Friday, April 11, 2014

Save Me from My Sin

I watched a fun little movie on Netflix, Robot and Frank. It is about an old man who suffers from senile dementia. His family loves him, but his son lives several hours away and his daughter travels the world, and his wife isn't around. He needs someone around to keep house and mind his health, so his son buys a robot.

Frank rejects the mechanical valet until it helps him shop-lift a soap from a local boutique. You see, he is a cat burglar who has been released from prison in his dotage. He is surprised at the complete amorality of the robot, and soon he is teaching it how to pick locks.

The robot obliges, because its primary mission is to keep Frank engaged and active while monitoring and helping to improve his health. The robot would prefer they work on a garden, but its programming is flexible.

They burgle the local library, and after that succeeds, they go after bigger prizes. It's a lot of fun because the "mark" is an unpleasant and annoying man.

If you dislike spoilers, stop reading and come back when you've seen the film...

It's OK, I'll wait...

No, really, I'll be right here when you get back...

What works well in this story is misdirection and uncertainty in the audience about how much or little is wrong with Frank's memory.
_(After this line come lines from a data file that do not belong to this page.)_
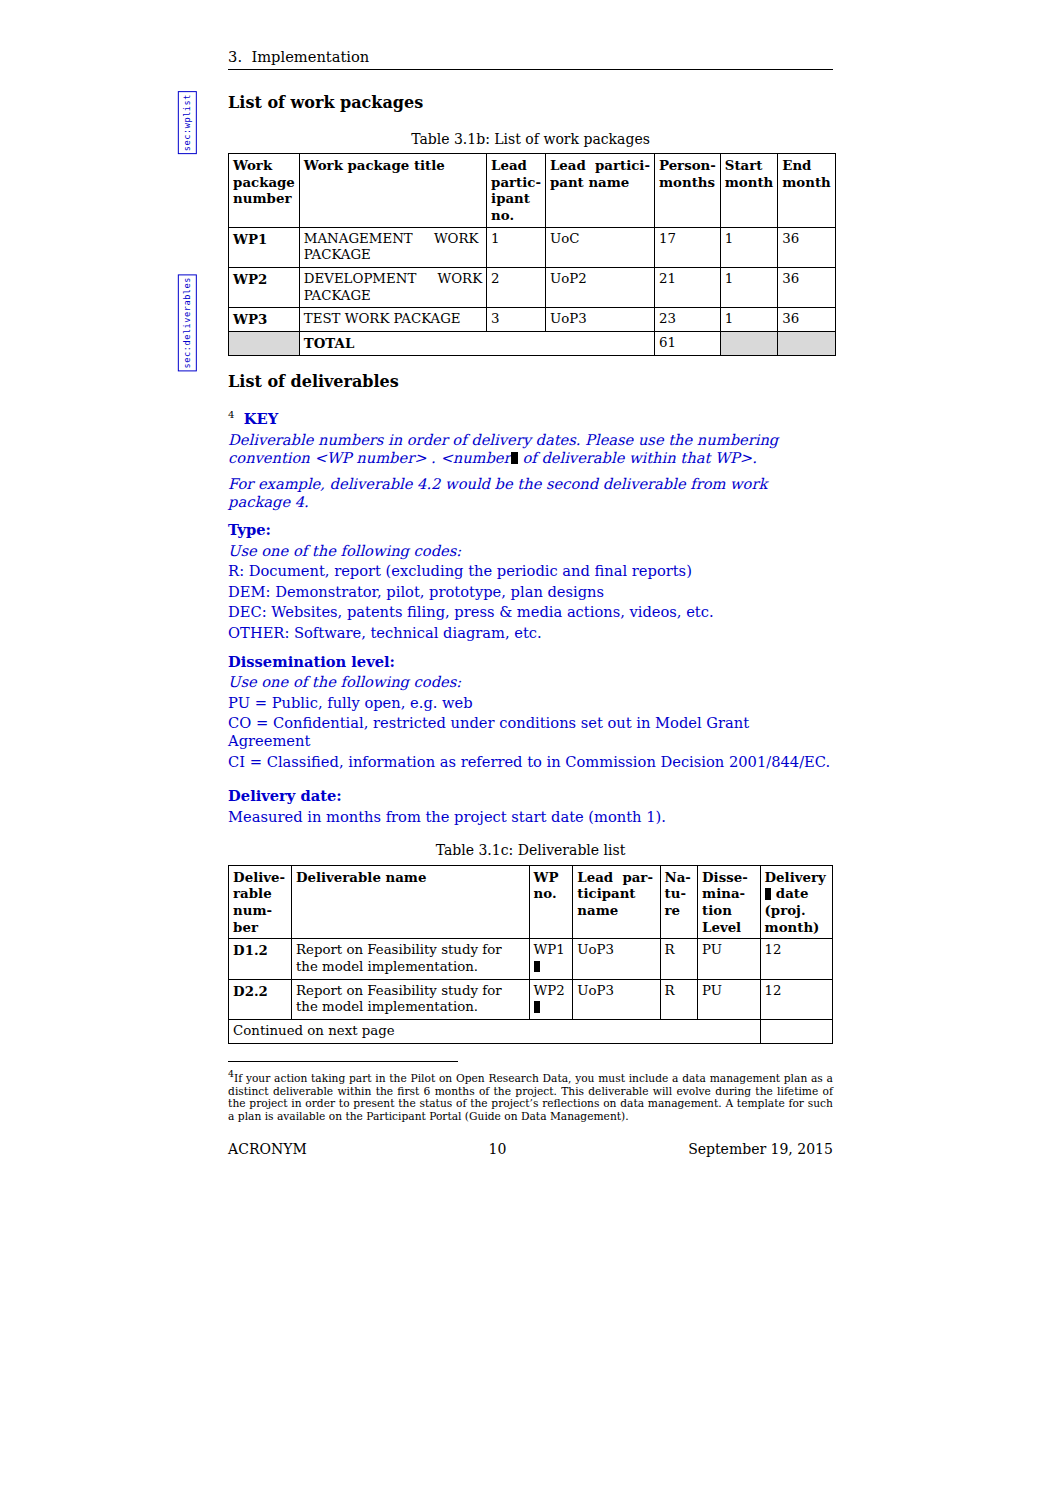3. Implementation
sec:wplist
sec:deliverables
List of work packages
Table 3.1b: List of work packages
| Work package number | Work package title | Lead partic­ipant no. | Lead partici­pant name | Person-months | Start month | End month |
| --- | --- | --- | --- | --- | --- | --- |
| WP1 | MANAGEMENT WORK PACKAGE | 1 | UoC | 17 | 1 | 36 |
| WP2 | DEVELOPMENT WORK PACKAGE | 2 | UoP2 | 21 | 1 | 36 |
| WP3 | TEST WORK PACKAGE | 3 | UoP3 | 23 | 1 | 36 |
| | TOTAL | 61 | | |
List of deliverables
4 KEY
Deliverable numbers in order of delivery dates. Please use the numbering convention <WP number> . <number of deliverable within that WP>.
For example, deliverable 4.2 would be the second deliverable from work package 4.
Type:
Use one of the following codes:
R: Document, report (excluding the periodic and final reports)
DEM: Demonstrator, pilot, prototype, plan designs
DEC: Websites, patents filing, press & media actions, videos, etc.
OTHER: Software, technical diagram, etc.
Dissemination level:
Use one of the following codes:
PU = Public, fully open, e.g. web
CO = Confidential, restricted under conditions set out in Model Grant Agreement
CI = Classified, information as referred to in Commission Decision 2001/844/EC.
Delivery date:
Measured in months from the project start date (month 1).
Table 3.1c: Deliverable list
| Delive­rable num­ber | Deliverable name | WP no. | Lead par­ticipant name | Na­tu­re | Disse­mina­tion Level | Delivery date (proj. month) |
| --- | --- | --- | --- | --- | --- | --- |
| D1.2 | Report on Feasibility study for the model implementation. | WP1 | UoP3 | R | PU | 12 |
| D2.2 | Report on Feasibility study for the model implementation. | WP2 | UoP3 | R | PU | 12 |
| Continued on next page | |
4If your action taking part in the Pilot on Open Research Data, you must include a data management plan as a distinct deliverable within the first 6 months of the project. This deliverable will evolve during the lifetime of the project in order to present the status of the project’s reflections on data management. A template for such a plan is available on the Participant Portal (Guide on Data Management).
ACRONYM
10
September 19, 2015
As the cops close in on him, he summons his son, feigning death. He gives him a packet that's the same size and shape as the millions in jewels he's stolen.

The cops stop the son and demand to see the package. They find useless shoplifted trinkets. The son is furious to discover Frank is not dying, and the cops proceed to search the house with the son's consent. Frank flees and while he's on the lam, he has to erase the robot's memory.

The movie ends with Frank in a nursing home when his son comes to visit. Frank's dementia seems worse. He joins the rest of his family and they share a bittersweet visit. As his son is leaving Frank say, "Dig under the robot's garden."

The movie ends with a laugh that Frank has fooled the cops, his annoying son, and the audience who feared that Frank's final score would be lost. A lot of modern crime stories work this way with a similar "happy ending" as the crooks get away scot-free.

Which brings me to my point. I was taught as a child to fear God and believe in Heaven and Hell. My terror of the dark prompted me to seek God's mercy by asking Jesus into my heart. I didn't quite understand this transaction until many years later. (If you weren't so taught, and you do not so believe, that's OK, I promise not to pass an offering plate.)

My flawed childish understanding that I was "saved" from Hell and the devil's punishments in recompense for my acts of wickedness as defined by, say, the Ten Commandments, the whole of the Torah, or merely Jesus' summary to Love God and one's fellow man.

I didn't understand that Jesus doesn't save me from Hell, but he saves me from my sins. Whether the movie's Frank burns in Hell or not is immaterial. He's a thief at the beginning of the movie, and he's a thief at the end of the movie. He is never saved from being a thief.

Stealing makes you a thief. Lying makes you a liar. Adultery makes you an adulterer. And so on.

Stories can swing between the extremes of pornography and art, based on how they handle truth. If your story just panders to the audience's appetites, even non-sexual appetites, I call it pornography. Conversely, if your story tells the truth, even truths that make you uncomfortable, I call it art.

I once heard that there are some laws you never break, but you just break yourself against them. For this reason I think it unwise and untrue to tell stories where lawbreakers get off scot-free.

You might think this is moralistic claptrap and that's your prerogative.

But suppose that instead of being a thief, the movie's Frank were a murderer?

What if there's a body under the robot's garden.